Letter From the Editor
This issue marks our one year anniversary, and we could not let this pass without thanking our readers for their interest and support. We will strive to continue to earn your consideration and time. We have been blessed with excellent writers willing to contribute to our first two issues with little more than our gratitude. We appreciate all who have given their time and work to The Christendom Review. To those readers who have supported us financially, we are very grateful, and if others respond to our invitation to visit the “support this site” link and contribute, we hope to be able to offer our writers a small remuneration at some point for work accepted for publication. We are constantly looking for good poetry, fiction, and visual art, and we are especially looking for the opportunity to publish more literary essays on the great writers and their works.
This issue we have two very good examples of the kind of literary essays we are hoping to find. Lydia McGrew has written a splendid moral analysis of Graham Greene’s The End of the Affair, and William Luse has explicated the enigmatic key moment in Flannery O’Connor’s “A Good Man is Hard to Find.” Our poetry offerings include Thomas DeFrietas, William Luse (yes, it’s true, we do not disparage the traditional forms here), and some fine examples of the work of Patricia Mickelberry, of whom Smith Kirkpatrick once said, after reading an early piece, “Poor thing, she’s a poet.” Indeed she is. We have a story by John Farrell, whose humble willingness to revise is both inspiring and instructive to this writer, who has also contributed a story. Our visual arts section features the photography of Todd McKimmey, whose eye reveals the intersection of the ordinary with eternity in central Texas.
There is a monster in Dante’s Inferno whose name is Geryon. He is a symbol for our age, a creature with the body of a reptile and “the face of a just and honest man.” We live in a time of state-sponsored mendacity, where it is claimed from high places to young graduates that Mao was as admirable as Mother Teresa, that abortion is health care, and that victory in Afghanistan over an enemy that blinds young girls to keep them from becoming educated is a pejorative term. We breathe in so much relativism with the air we forget that “a lie is nothing, no thing, and cannot exist until somebody accepts it as the truth. This is the opposite of the divinity fusing with the body of the world” (Andrew Lytle).

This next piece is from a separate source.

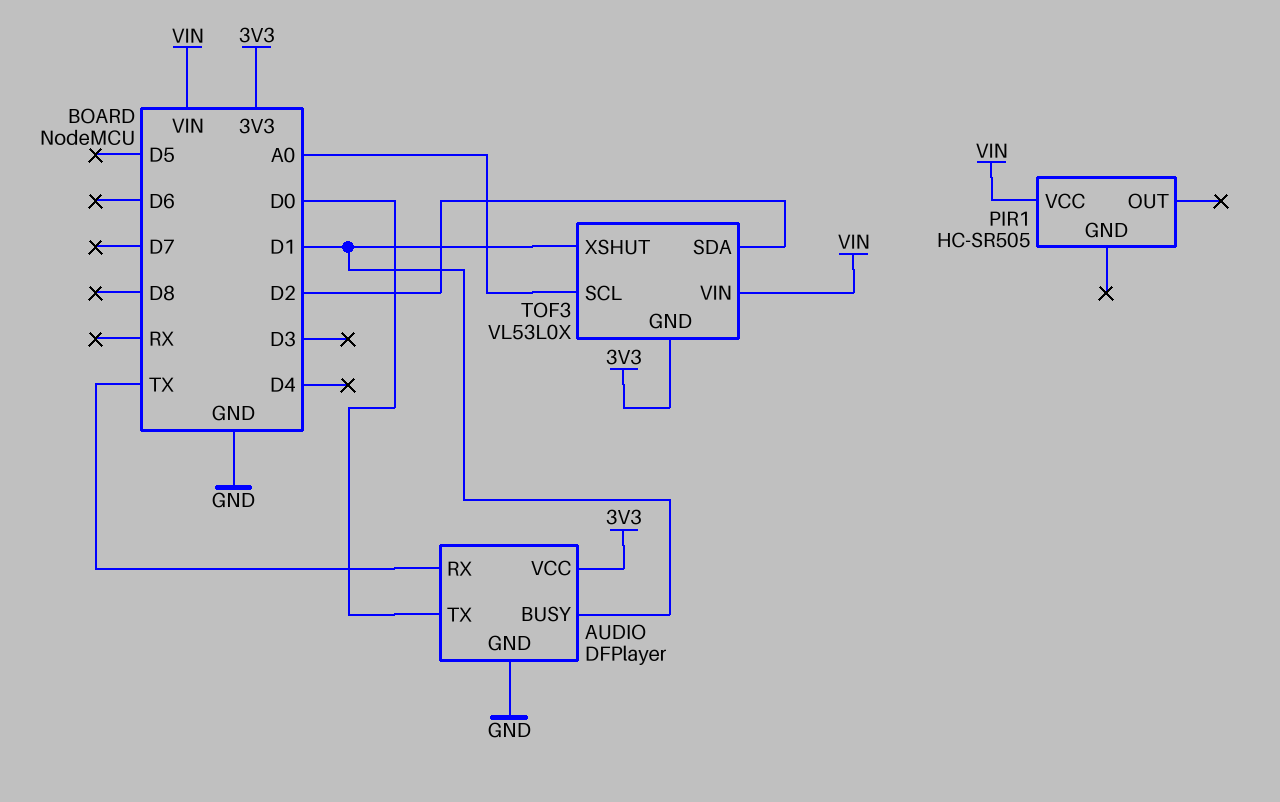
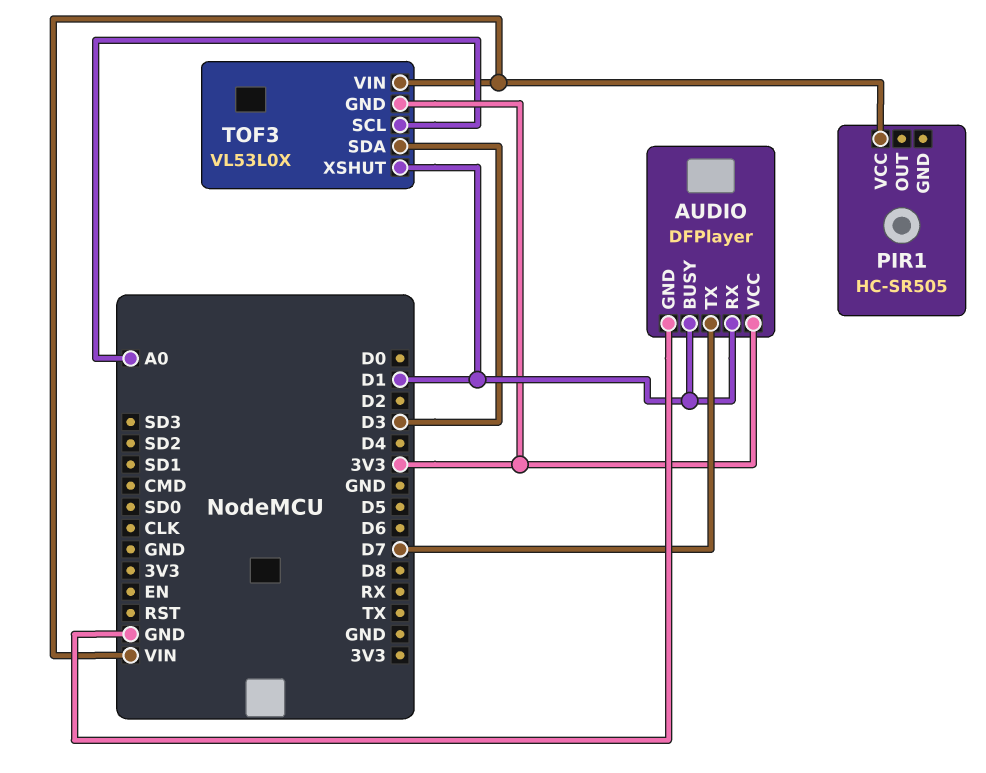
AUDIO pin RX: TX -> D1
AUDIO pin TX: D0 -> D7
TOF3 pin SDA: D2 -> D3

In Melville’s novel Billy Budd the simple young sailor says, “there are many ways to tell a lie, but there is only one way to tell the truth.” Implied in this statement is that there is Truth that transcends the mere assertion. As Keats saw it, (“ ’Beauty is truth, truth beauty’ ” ) Truth sometimes may be less than pretty. It may in fact contain aspects of the tawdry, as in Greene’s novel, or it may come from the lips of a cold-blooded killer whose words strip away false piety and sentimental religiosity and reveal an ugly kinship, as do the Misfit’s to the Grandmother in O’Connor’s story. These are planes of human activity that touch on the divine in that they show the characters in circumstances and actions that reveal them as they really are: full members of the fallen race of human beings. Some of the works in this issue are more pleasant to look at than others; all are the truth.